Funktionale Lösung mit bewährter Halfenschiene
Sicherer Halt für Bruchsteinverkleidungen

 

 



Die Halfenschiene: mehr Sicherheit für ansprechende Brückenbauwerke und Stützwände.
Foto: HALFEN-DEHA


Bruchstein-Verblendungen an Brückenpfeilern, Widerlagern und Stützwänden erfüllen mehrere Aufgaben: Die Natursteine werten das Bauwerk optisch auf und schützen den nackten Beton vor saurem Regen und weiteren Umwelteinflüssen. Aus diesem Grund dürfen nur verwitterungsbe-ständige Materialien verwendet werden. Beim Aufmauern der Bruchstein-Verblendung hat sich die Halfenschiene HTA 38/17 aus Edelstahl A4 bewährt.
HALFEN-DEHA bietet diesen Schienentyp komplett mit den zugehörigen Maueranschlussankern BL 180 (A4) als dauerhaft funktionales und sicheres Befestigungssystem gemäß den Anforderungen an.
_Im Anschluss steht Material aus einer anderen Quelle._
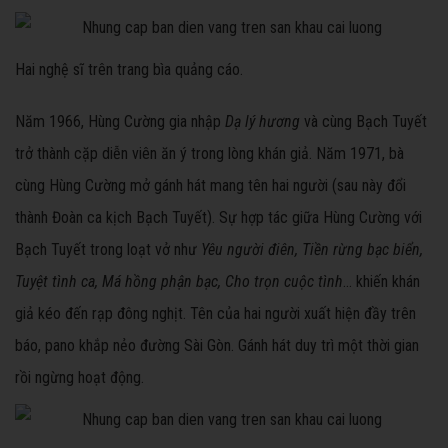
Hai nghệ sĩ trên trang bìa quảng cáo.
Năm 1966, Hùng Cường gia nhập
Dạ lý hương
và cùng Bạch Tuyết
trở thành cặp diễn viên ăn ý trong lòng khán giả. Năm 1971, bà
cùng Hùng Cường mở gánh hát mang tên hai người (sau này đổi
thành Đoàn ca kịch Bạch Tuyết). Sự hợp tác giữa Hùng Cường với
Bạch Tuyết trong loạt vở như
Yêu người điên, Tiền rừng bạc biển,
Tuyệt tình ca, Má hồng phận bạc, Cho trọn cuộc tình
... khiến khán
giả kéo đến rạp đông nghịt. Tên của hai người xuất hiện đầy trên
báo, pano khắp nẻo đường Sài Gòn. Gánh hát duy trì một thời gian
rồi ngừng hoạt động.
Laut den ZTV-ING (Zusätzlichen Technischen Vertragsbedingungen und Richtlinien für Ingenieurbauten) ist für den Bau und die Erhaltung von Ingenieurbauwerken nach DIN 1076 das Verblendmauerwerk auch bei der Verwendung von Natursteinen/Bruchsteinen mit dem Konstruktionsbeton zu verbinden, und zwar durch Hammerkopfanker und einbetonierte Ankerschienen mit bauaufsichtlicher Zulassung. Dabei sind mindestens acht Anker je qm bei einem Schienenabstand von 50 cm anzuordnen. Ferner müssen sämtliche Verankerungsteile aus nicht rostendem Stahl der Sorte A4 bzw. A5 bestehen (Werkstoff-Nr. 1.4401 bzw. 1.4571 nach DIN EN 10088 bzw. DIN EN ISO 3506).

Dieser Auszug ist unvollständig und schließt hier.